Have you ever dreamed of having a career in law enforcement? If so, you might be interested in learning how to become a correctional officer. These people are also called detention officers. Their main responsibilities are to watch over convicted prisoners and ensure peace and order inside the correctional facilities. This is a challenging job which requires not only physical strength but also the right attitude to be able to handle conflicts and troublesome situations. Who knows, this might be the profession suited for you.
1. Basic requirements
To be considered for the job, you must be a US citizen, at least 18 years of age but not more than 37 years old upon application.
2. Be in shape
Since this is a stressful job which could be demanding to your body, you must be physically fit and pass the necessary test for your vision and hearing. Your endurance and agility would also be judged through strenuous exercises and activities. Having an unbiased judgment and unending patience are also important for you to settle disputes between prisoners and co-workers. Remember that most of the time you are with people who committed social deviance.
3. Have a clean record
As a law enforcer, you are expected to have a clean record.
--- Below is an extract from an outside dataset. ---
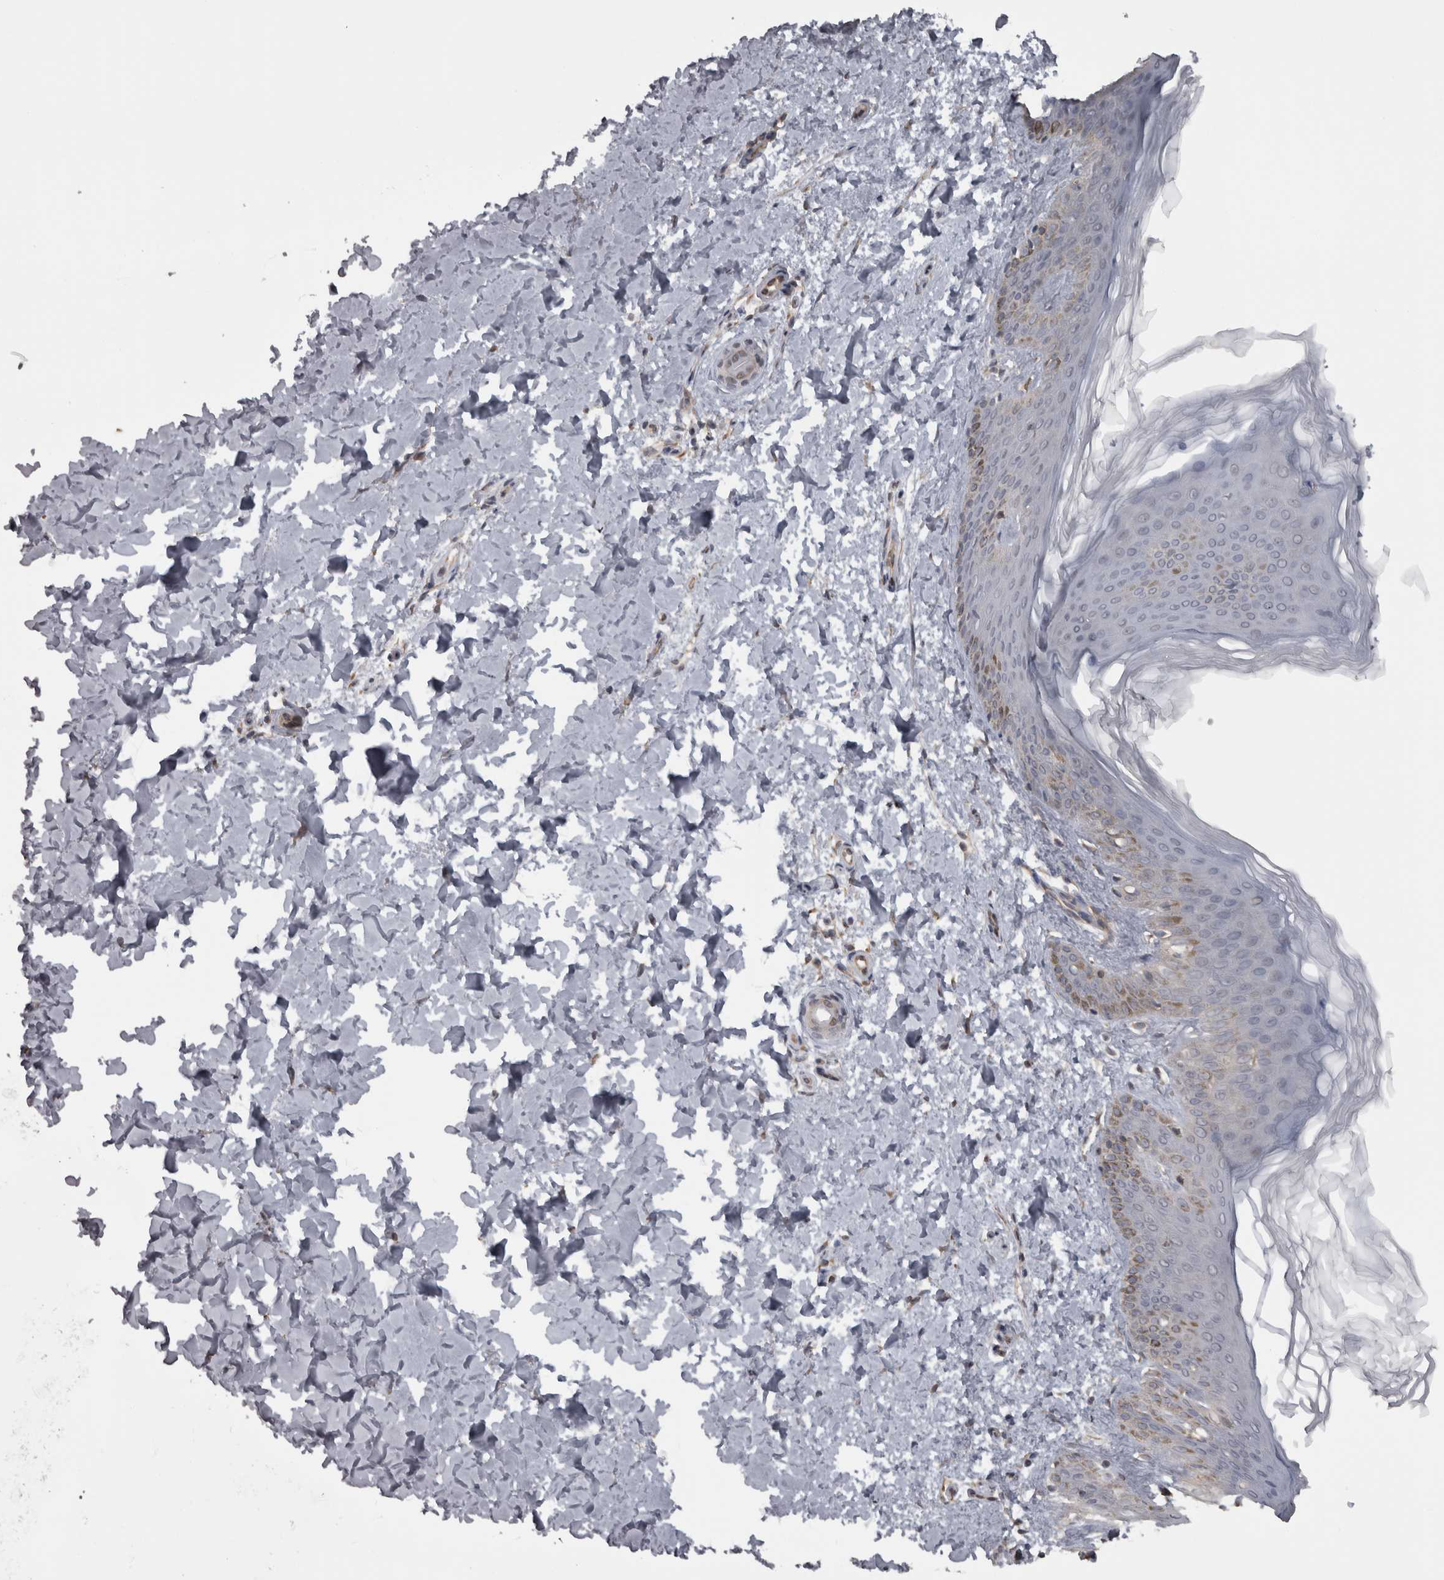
{"staining": {"intensity": "negative", "quantity": "none", "location": "none"}, "tissue": "skin", "cell_type": "Fibroblasts", "image_type": "normal", "snomed": [{"axis": "morphology", "description": "Normal tissue, NOS"}, {"axis": "morphology", "description": "Neoplasm, benign, NOS"}, {"axis": "topography", "description": "Skin"}, {"axis": "topography", "description": "Soft tissue"}], "caption": "A high-resolution micrograph shows IHC staining of benign skin, which demonstrates no significant staining in fibroblasts.", "gene": "PPP1R12B", "patient": {"sex": "male", "age": 26}}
It is necessary that you undergo drug tests and background checks to ensure you are free from any felonies, crimes, offenses or cases that could disqualify you from having the job. This includes any misdemeanor and drug offenses committed for the past five years. Your credit history would also be examined to avoid any possibilities of bribery.
4. Educational requirement
Finish high school and earn a diploma or General Education Development (GED). Depending on your state or correctional institution, especially of you wish to be part of a Federal agency, a Bachelor’s Degree is usually required. You may choose to take up courses in law enforcement, juvenile justice, ethics, criminal justice or police studies to give you the necessary knowledge and skills. During the duration of your college coursework, topics on criminal investigations and constitutional laws are given emphasis which is very useful once you decide to pursue in practice. However, you may have at least 3 years of full-time experience in fields such as: counseling, nursing and other professions offering supervision and assistance in lieu of a degree.
5. Take self defense classes
Learn the basics of self defense and handling disputes. Chances of handling hostile and violent prisoners are inevitable. This may be one of the reasons why officials prefer to hire those who have previous military experience and law enforcement background.
6. Look for employment
Be sure to choose agencies and employers that would give you the benefits and career growth you deserve. You may apply in a Federal, State or Local Correctional wherein you would be assigned in jails, reformatory or penitentiary. The US Immigration and Naturalization Services are also in need of correctional officers to look after illegal aliens and deportees. On the other hand, there are also job opportunities in Non-government Correctional.
7. Undergo training and get certified
If you aim for career advancements, this would be the first step to achieve that. Training is one of the most important requirements that all correctional agencies set. This program is conducted and accredited by the American Correctional Association (ACA) in coordination with the American Jail Association. Discussion on topics such as: custody procedures, security protocols, institutional policies, correctional regulations and jail operations are provided. Once you are hired, it is mandatory to be subjected to 200 hours formal training and 120 hours specialized training upon your first year as a federal correctional officer. This is still conducted based on the guidelines given by the American Correctional Association (ACA).
For further information, here is a list of requirements to qualify for the American Correctional Association (ACA) Professional Certification Program:
- High School Diploma or General Education Development (GED)
- Associate Degree
- At least one year experience in present position
- Approved Application by (ACA)
- Passing the examination formulated by (ACA). You must achieve a score of at least 75% out of the 200 questions.
Remember that just like other certifications, there is a need for renewal every 3 years. You can achieve this by gaining 40 units of continuing education credits. However, this could be revoked once you commit one of the following offenses:
- Any violation of the American Correctional Association code of ethics.
- Being convicted for a crime.
- Being downgraded for the position due to disciplinary sanctions.
- Once removed from employment because of involuntary reasons.
According to surveys conducted, the position as a Correctional Officer always has job vacancies. The salary would depend on the type of correctional you are hired. However, benefits, health insurance, sick and vacation leaves are always offered since this is a risky and stressful job. Trainings and educational requirements could also affect your pay differentials. An average salary for beginners in the field is ranging from $25,000 to $41,000 per year. This would eventually increase as you gain more experience and trainings. If you are interested to enter this profession and ready to take the risks and dangers it entails, starting now on your step as a Correctional Officers is not a bad idea. The law enforcement career is a very challenging job in which you can grow professionally.